How America"s Richest Man Financed a Settlement In the Far West
The Westward Expansion of the United States was spurred early in the 19th century when America's richest man, John Jacob Astor, financed a settlement on the Pacific Coast of present day Oregon.
The distant outpost of Astor's American Fur Company, a fort and trading post called Fort Astoria, was part of an ambitious and highly sophisticated business plan. But it was also an idea far ahead of its time.
Difficult circumstances, including its remote location and the outbreak of the War of 1812, led to the failure of Astor's grand scheme. But the Astoria episode showed that the West Coast of North America could be settled. And it made Americans, who at the time were mostly clustered along the eastern seaboard, think about enormous economic opportunities which lay far to the west.
And an unexpected dividend of Astor's plan was the discovery of the eventual road westward for many thousands of American settlers.
The Grand Plan of John Jacob Astor, America's Richest Man
Though his fur empire was headquartered in New York City, John Jacob Astor, an immigrant from Germany, viewed his growing business as a global enterprise. He had launched his business by selling furs of North American beavers in Europe, and later expanded to selling furs to China.
He reasoned that if he could set up a fur trading outpost on the Pacific coast of North America, he could transport the furs directly across the ocean to the Chinese market.
In China, Astor's traders would exchange the furs for tea and other export goods which would then be transported back for sale, at enormous profit, in New York City.
Astor's plan was extraordinarily ambitious, and he was determined to make it work.
Astoria's Settlers Would Travel By Land and By Sea
After Lewis and Clark had returned from their expedition in 1806, Astor realized that it was possible to trek overland to the Pacific Ocean. So he devised a plan by which a party of trappers and explorers would walk westward to Oregon.
At the same time, a ship would leave New York City, sail around the tip of South America, and sail up the Pacific Coast and establish a settlement at the mouth of the Columbia River.
The two groups would link up, and the settlement would begin operations as a fur trading outpost.
Bad Luck Plagued Fort Astoria
The seagoing part of the expedition left New York City in September 1810 aboard the ship Tonquin. After rounding South America, the ship visited Hawaii, where it picked up supplies, and finally reached the mouth of the Columbia River in present day Oregon in March 1811.

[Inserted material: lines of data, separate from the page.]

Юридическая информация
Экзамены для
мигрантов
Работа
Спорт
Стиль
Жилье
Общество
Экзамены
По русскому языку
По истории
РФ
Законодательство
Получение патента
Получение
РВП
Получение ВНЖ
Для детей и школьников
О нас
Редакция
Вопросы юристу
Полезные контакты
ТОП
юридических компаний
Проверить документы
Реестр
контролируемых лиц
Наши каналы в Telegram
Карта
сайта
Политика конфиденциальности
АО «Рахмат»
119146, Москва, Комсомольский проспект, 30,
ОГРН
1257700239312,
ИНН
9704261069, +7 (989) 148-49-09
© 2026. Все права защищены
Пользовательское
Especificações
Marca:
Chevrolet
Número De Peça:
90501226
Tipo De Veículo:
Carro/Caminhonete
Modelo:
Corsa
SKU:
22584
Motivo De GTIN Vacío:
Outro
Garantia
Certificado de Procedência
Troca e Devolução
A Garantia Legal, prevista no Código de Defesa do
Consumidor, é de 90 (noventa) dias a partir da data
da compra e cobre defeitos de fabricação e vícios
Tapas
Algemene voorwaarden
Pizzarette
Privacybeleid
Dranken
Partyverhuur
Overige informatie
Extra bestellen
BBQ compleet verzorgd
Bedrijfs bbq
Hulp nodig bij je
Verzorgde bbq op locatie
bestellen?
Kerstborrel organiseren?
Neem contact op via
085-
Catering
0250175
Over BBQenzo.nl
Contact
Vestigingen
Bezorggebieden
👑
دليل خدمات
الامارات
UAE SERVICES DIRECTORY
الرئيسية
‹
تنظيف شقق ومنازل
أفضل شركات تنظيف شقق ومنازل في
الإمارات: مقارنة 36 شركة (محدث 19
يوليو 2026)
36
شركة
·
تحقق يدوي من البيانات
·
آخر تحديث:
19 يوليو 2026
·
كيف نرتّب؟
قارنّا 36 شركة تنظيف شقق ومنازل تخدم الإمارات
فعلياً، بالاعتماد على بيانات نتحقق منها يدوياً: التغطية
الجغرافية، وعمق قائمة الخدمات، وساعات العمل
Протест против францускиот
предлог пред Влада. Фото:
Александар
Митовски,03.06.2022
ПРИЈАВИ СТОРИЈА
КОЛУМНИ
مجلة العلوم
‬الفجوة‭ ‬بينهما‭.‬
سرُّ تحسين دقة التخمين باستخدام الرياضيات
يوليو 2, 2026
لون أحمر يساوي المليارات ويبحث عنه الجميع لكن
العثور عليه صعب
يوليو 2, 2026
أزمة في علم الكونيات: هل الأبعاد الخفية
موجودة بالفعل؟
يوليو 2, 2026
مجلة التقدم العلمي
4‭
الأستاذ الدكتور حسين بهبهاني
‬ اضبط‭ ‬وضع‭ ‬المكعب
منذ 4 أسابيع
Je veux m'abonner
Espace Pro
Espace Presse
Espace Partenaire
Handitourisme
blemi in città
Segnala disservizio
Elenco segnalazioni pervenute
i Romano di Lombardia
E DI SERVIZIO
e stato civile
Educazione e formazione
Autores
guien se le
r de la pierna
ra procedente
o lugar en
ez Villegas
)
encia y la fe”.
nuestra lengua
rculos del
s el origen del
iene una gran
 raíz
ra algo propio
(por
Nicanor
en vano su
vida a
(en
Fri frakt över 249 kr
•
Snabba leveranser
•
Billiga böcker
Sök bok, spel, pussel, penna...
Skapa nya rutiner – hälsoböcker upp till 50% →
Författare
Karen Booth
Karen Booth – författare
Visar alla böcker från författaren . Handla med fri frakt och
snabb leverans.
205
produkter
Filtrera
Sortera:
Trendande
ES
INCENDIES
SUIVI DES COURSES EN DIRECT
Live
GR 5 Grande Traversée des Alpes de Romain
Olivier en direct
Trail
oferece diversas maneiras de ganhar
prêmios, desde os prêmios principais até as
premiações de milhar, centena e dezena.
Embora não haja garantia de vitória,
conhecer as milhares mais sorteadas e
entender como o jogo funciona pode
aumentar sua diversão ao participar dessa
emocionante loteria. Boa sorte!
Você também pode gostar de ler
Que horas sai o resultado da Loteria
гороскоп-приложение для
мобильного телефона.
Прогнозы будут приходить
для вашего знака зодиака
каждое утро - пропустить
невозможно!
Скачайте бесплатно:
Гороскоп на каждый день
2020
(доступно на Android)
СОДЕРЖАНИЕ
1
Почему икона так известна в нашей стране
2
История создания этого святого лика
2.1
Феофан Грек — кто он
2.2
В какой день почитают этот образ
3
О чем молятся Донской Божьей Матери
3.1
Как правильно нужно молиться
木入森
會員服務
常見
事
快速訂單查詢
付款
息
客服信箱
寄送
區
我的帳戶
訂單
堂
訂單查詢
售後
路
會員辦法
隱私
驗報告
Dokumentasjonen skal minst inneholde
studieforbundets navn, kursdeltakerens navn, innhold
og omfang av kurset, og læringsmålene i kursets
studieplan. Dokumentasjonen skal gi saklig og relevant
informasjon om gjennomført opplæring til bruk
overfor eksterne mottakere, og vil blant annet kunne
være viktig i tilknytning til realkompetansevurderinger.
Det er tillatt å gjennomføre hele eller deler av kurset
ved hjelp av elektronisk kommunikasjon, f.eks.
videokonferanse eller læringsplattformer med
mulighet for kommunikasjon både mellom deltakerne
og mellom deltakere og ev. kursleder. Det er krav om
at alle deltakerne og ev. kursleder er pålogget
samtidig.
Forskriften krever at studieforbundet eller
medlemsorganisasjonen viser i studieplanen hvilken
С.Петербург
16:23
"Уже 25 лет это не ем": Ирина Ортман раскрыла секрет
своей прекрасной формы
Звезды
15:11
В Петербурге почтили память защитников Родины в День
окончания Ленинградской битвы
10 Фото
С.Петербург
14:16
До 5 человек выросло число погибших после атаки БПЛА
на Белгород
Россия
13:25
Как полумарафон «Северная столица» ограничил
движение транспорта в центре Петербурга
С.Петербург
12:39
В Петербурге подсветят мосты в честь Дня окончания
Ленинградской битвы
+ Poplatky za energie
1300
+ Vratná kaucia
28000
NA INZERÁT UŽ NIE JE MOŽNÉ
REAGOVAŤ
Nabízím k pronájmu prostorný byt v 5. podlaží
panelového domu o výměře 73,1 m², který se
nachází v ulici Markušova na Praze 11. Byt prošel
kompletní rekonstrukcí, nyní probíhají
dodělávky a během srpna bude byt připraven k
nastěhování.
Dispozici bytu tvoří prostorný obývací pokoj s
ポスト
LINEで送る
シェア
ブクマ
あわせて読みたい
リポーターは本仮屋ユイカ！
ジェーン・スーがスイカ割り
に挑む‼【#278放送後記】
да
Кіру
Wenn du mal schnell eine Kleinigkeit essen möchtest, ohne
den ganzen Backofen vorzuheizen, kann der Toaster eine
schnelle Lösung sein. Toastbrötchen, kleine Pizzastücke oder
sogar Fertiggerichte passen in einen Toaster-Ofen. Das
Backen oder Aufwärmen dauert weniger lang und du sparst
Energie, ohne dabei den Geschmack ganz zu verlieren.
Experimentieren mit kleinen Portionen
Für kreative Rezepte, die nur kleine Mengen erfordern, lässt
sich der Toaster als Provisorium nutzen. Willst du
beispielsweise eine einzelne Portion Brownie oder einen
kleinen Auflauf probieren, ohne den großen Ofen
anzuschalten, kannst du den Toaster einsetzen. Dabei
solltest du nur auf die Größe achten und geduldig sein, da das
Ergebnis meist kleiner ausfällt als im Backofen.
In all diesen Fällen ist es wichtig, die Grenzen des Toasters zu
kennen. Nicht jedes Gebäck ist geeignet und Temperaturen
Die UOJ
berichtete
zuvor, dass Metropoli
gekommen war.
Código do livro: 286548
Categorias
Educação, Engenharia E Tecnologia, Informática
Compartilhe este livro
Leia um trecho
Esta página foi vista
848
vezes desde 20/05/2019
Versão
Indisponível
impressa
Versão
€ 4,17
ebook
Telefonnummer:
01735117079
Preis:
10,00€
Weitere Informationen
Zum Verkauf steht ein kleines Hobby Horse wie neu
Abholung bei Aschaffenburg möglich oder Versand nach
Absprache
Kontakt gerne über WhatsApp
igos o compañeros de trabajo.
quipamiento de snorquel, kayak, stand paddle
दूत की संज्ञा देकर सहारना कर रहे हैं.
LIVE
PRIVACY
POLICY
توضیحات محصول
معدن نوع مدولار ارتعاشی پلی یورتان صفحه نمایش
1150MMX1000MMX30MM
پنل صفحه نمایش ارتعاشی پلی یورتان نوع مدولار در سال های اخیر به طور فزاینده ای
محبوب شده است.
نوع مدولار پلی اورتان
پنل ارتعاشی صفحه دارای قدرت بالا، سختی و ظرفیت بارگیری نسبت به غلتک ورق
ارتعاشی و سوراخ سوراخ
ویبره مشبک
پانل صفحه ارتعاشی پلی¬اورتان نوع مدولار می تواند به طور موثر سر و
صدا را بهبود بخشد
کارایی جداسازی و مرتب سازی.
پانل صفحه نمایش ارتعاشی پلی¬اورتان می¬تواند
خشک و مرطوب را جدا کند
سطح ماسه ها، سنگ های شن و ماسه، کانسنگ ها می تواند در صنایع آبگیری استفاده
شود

The group aboard the Tonquin founded Fort Astoria, the present day site of Astoria, Oregon.
In June 1811, after the fort was established, the Tonquin sailed up the coast and encountered hostile Indians. The crew was massacred and the ship was destroyed.
The men at Fort Astoria, though shaken by the loss of the ship, continued to set up their trading post, and established friendly with local Indians.
The overland expedition which traveled across the continent faced its own hardships. Leaving St. Louis in late 1810, about four dozen men arrived on the Oregon coast by early 1812.
The War of 1812 Interferes With Fort Astoria
On June 29, 1812 one of the men who had come on the Tonquin, Robert Stuart, left Fort Astoria to trek eastward, intending to inform John Jacob Astor in New York City of the loss of the Tonquin and the need for supplies at Fort Astoria. What Stuart did not know when he departed was that the United States had declared war on Britain 11 days earlier.
Seven months later the men at Fort Astoria heard from British traders who had set up a trading post nearby that the two nations were at war. Fearing that a British ship was coming to seize Fort Astoria, the men sold the outpost to the British trading company.
The Oregon Trail Was the Real Legacy of Fort Astoria
When the overland expedition had traveled westward to Fort Astoria, the men were not successful in finding a reliable trail through the Rocky Mountains. However, Robert Stuart's group, carrying the dispatches for John Jacob Astor, had much better luck in finding passes and establishing what in later years would be called the Oregon Trail.
For decades the trail blazed by Stuart (who did eventually reach St. Louis and then traveled to New York on horseback) would be something of a secret among fur traders. But in the early 1840s "emigrants," as the early settlers were called, began using the trail. And by the end of the 1840s tens of thousands of settlers and their prairie schooners made a steady procession westward along the Oregon Trail.
Fort Astoria never lived up to what John Jacob Astor envisioned. But his ambitious project yielded a great unexpected benefit, as the men bringing bad news to him had found the path that made westward expansion possible.